-- Opening Marker --

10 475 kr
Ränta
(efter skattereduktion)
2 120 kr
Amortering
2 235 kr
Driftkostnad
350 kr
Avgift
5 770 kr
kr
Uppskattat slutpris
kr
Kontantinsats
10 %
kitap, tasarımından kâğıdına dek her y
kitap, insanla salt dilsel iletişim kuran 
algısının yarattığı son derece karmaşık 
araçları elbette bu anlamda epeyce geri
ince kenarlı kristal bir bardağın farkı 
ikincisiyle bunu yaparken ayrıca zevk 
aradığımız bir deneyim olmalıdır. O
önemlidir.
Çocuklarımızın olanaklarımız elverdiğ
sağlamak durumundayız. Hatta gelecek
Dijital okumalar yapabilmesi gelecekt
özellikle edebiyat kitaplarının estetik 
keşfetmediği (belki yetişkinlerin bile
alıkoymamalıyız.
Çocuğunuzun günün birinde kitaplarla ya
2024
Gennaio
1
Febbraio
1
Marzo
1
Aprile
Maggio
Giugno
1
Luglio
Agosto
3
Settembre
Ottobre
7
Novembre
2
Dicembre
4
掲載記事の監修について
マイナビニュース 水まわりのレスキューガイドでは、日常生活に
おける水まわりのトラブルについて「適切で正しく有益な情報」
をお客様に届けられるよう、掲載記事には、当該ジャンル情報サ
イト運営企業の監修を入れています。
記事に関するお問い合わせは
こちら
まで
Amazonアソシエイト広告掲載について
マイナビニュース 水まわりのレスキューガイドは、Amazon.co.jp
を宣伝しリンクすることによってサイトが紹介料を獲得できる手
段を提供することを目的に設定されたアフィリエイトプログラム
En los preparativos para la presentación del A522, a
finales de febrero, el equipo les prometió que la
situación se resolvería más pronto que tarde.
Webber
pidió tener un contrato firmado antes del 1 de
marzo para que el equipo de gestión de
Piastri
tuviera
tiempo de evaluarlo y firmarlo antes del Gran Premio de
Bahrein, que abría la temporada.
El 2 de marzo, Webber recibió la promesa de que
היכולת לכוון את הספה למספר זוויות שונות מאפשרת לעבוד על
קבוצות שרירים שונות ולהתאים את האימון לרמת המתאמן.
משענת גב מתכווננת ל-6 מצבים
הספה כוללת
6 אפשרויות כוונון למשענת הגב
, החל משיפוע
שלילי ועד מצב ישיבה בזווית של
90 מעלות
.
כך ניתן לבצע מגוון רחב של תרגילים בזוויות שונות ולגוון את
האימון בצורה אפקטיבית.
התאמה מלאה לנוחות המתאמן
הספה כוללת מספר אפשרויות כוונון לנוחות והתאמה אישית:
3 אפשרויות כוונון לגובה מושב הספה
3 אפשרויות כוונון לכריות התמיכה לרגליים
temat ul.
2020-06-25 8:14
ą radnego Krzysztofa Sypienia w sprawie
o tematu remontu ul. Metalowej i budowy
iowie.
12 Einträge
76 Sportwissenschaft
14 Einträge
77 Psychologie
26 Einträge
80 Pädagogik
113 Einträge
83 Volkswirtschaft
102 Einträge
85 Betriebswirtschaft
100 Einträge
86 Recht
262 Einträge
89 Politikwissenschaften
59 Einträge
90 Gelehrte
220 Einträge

-- Closing Marker --

Filter the listing down to the lines holding the word "שונות", and return those.

Result
היכולת לכוון את הספה למספר זוויות שונות מאפשרת לעבוד על
קבוצות שרירים שונות ולהתאים את האימון לרמת המתאמן.
כך ניתן לבצע מגוון רחב של תרגילים בזוויות שונות ולגוון את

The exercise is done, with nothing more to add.